With experience, the contractor didn’t need to go through the same learning curve to create a watertight foundation design suited to the special conditions and challenges of the Parliament Hill restoration.
“The new waterproofing design will integrate a non-curing self healing rubber gel that is heated and then sprayed onto the foundation walls. known as poly rubber gel,” he said in follow-up notes to Ontario Construction News.
As it doesn’t need any curing, work can be done quickly in all weather conditions, and there is no need to slow the project.
The product is sustainable, as it is largely made from recycled tires and is not a byproduct of the oil and gas industry.
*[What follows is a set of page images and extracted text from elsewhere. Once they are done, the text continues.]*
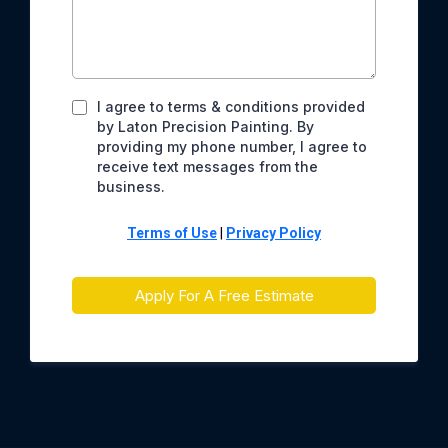
Full Name
*
Email
*
Phone
*
Describe Project
*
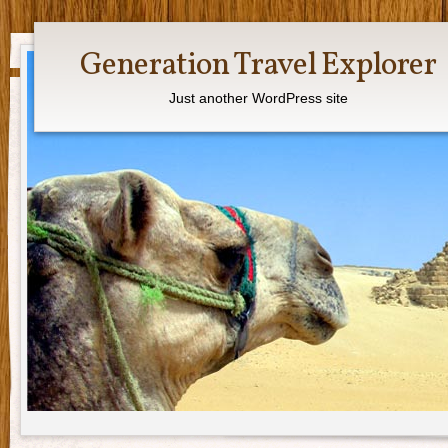
Generation Travel Explorer
Just another WordPress site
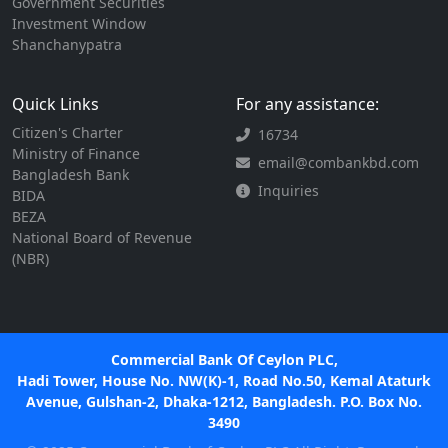
Government Securities
Investment Window
Shanchanypatra
Quick Links
For any assistance:
Citizen's Charter
16734
Ministry of Finance
email@combankbd.com
Bangladesh Bank
Inquiries
BIDA
BEZA
National Board of Revenue
(NBR)
Commercial Bank Of Ceylon PLC,
Hadi Tower, House No. NW(K)-1, Road No.50, Kemal Ataturk
Avenue, Gulshan-2, Dhaka-1212, Bangladesh. P.O. Box No.
3490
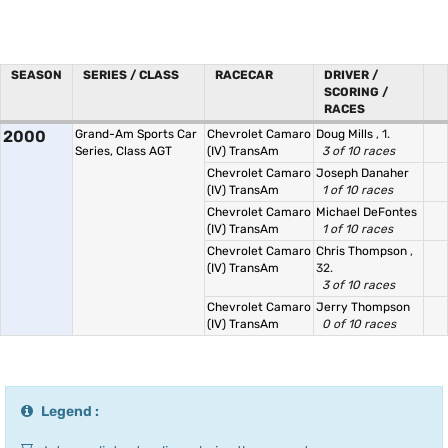
SEASON
SERIES / CLASS
RACECAR
DRIVER /
SCORING /
RACES
2000
Grand-Am Sports Car
Chevrolet Camaro
Doug Mills
, 1.
Series, Class AGT
(IV) TransAm
3 of 10 races
Chevrolet Camaro
Joseph Danaher
(IV) TransAm
1 of 10 races
Chevrolet Camaro
Michael DeFontes
(IV) TransAm
1 of 10 races
Chevrolet Camaro
Chris Thompson
,
(IV) TransAm
32.
3 of 10 races
Chevrolet Camaro
Jerry Thompson
(IV) TransAm
0 of 10 races
Legend :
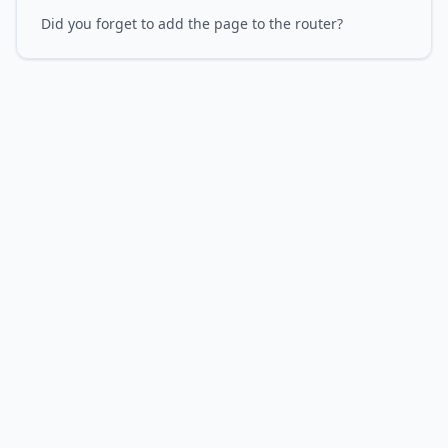
Did you forget to add the page to the router?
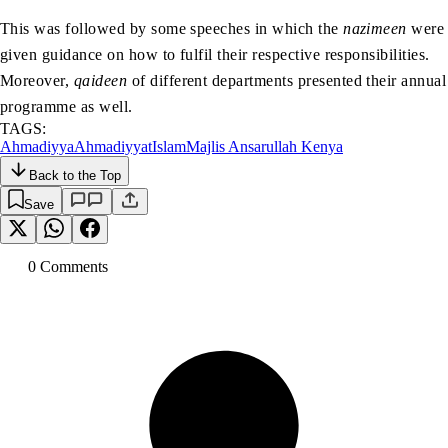
This was followed by some speeches in which the
nazimeen
were
given guidance on how to fulfil their respective responsibilities.
Moreover,
qaideen
of different departments presented their annual
programme as well.
TAGS:
Ahmadiyya
Ahmadiyyat
Islam
Majlis Ansarullah Kenya
Back to the Top
Save
0
Comment
s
It is designed with waterproofing in mind.
Coleman indicates that the blame for the LRT foundation leak problems could be attributed to several causes; including the general contractor’s failure to ensure proper trades guidance and quality assurance; designers in failing to specify suitable products for the site conditions, suppliers in asserting their product is suitable for “all conditions” and sub-trades who may have taken short-cuts or failed to follow the processes required to follow complex supplier installation instructions.
In the end, after eight tries, the poly rubber gel has succeeded because it is a simple one-part injection technology, non-curing (thus maintaining flexibility and elasticity), has a medium viscosity (so didn’t run all over the place), fully bonds to wet or dry concrete, truly dams the water even in areas where it is difficult to see or access the leak, and where there is no material waste, Coleman said.